Employment services and information of workers: Members call for developing EURES' institutional capabilities and its reinforcement of the one-stop instrument to facilitate mobility of workers and their families. They call on the Commission and Member States to take the necessary steps to make cooperation between EURES and the corresponding national public authorities more productive and effective. Parliament urges strengthening the implementation of the Council Directive 91/533/EEC on an employer's obligation to inform employees of the conditions applicable to the contract or employment relationship (so-called "Information Directive").
It invites Member States to monitor the activities of recruitment agencies more strictly in order to ensure that the rights of mobile workers are not violated or their expectations disappointed. It calls on the Commission and Member States to monitor the situation of agencies and organisations offering jobs to workers from other Member States and to detect potential illegal or black market employment, or agencies or organisations providing fictitious jobs.

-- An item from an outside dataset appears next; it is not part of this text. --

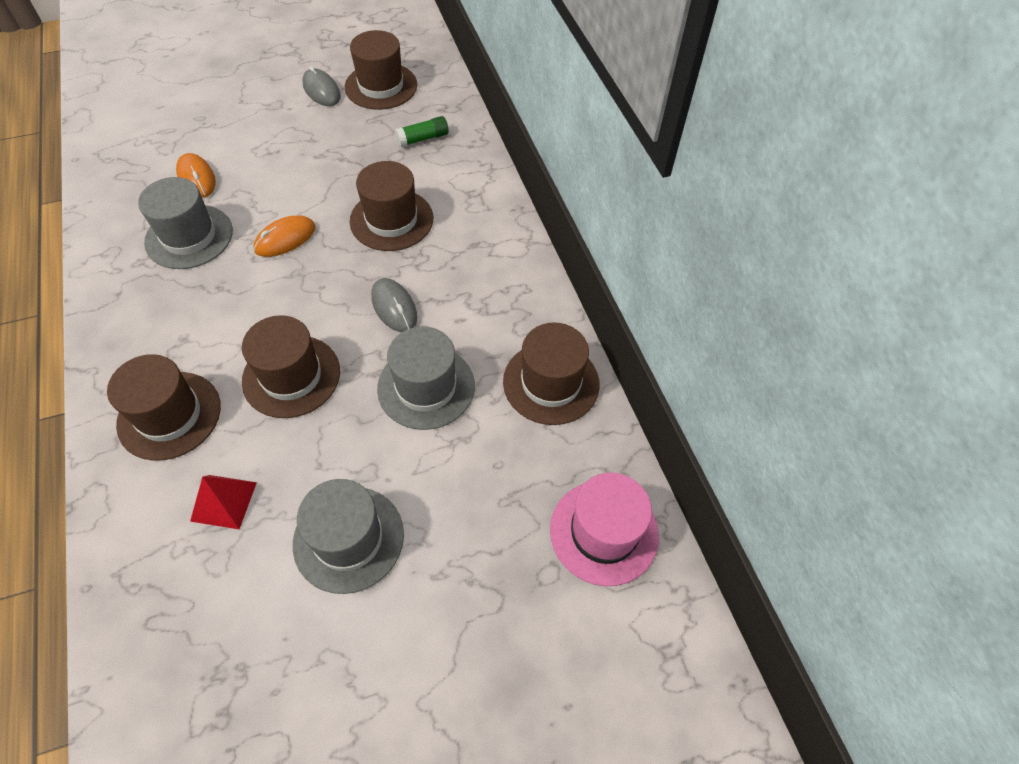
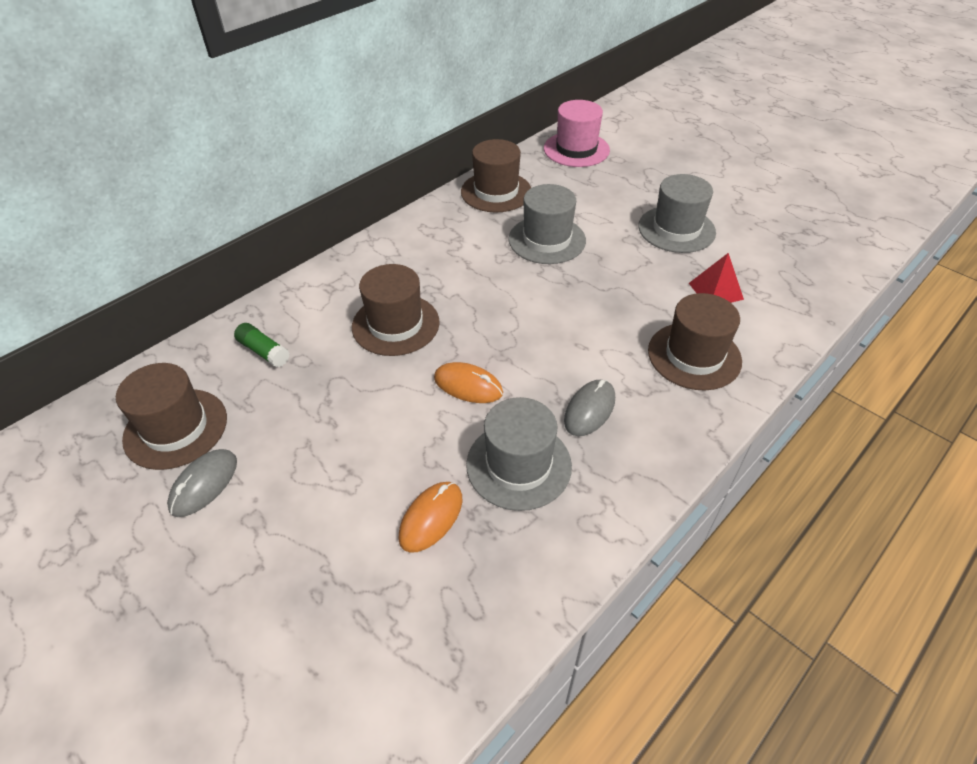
camera: 115 degrees left, 10 degrees down
brown hat [242,315,340,418] -> none
grey mouse [371,278,417,332] -> grey mouse moved to [564,380,615,436]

Gathering skills and knowledge to become more competitive: Members take the view that active labour market policies and in particular vocational training and life-long learning, must be reinforced as they can contribute to increasing labour mobility, facilitate transitions in times of structural unemployment, and allowing workers to adapt to labour market changes. They call on the Commission and the Member States to cooperate on achieving higher comparability of school and University curriculaand education systems in the EU, through simplified mutual recognition of diplomas.
Lastly, Parliament encourages Member States to boost the participation of SMEs in lifelong learning by providing incentives for their respective employees and employers with particular emphasis on learning languages and the new technologies.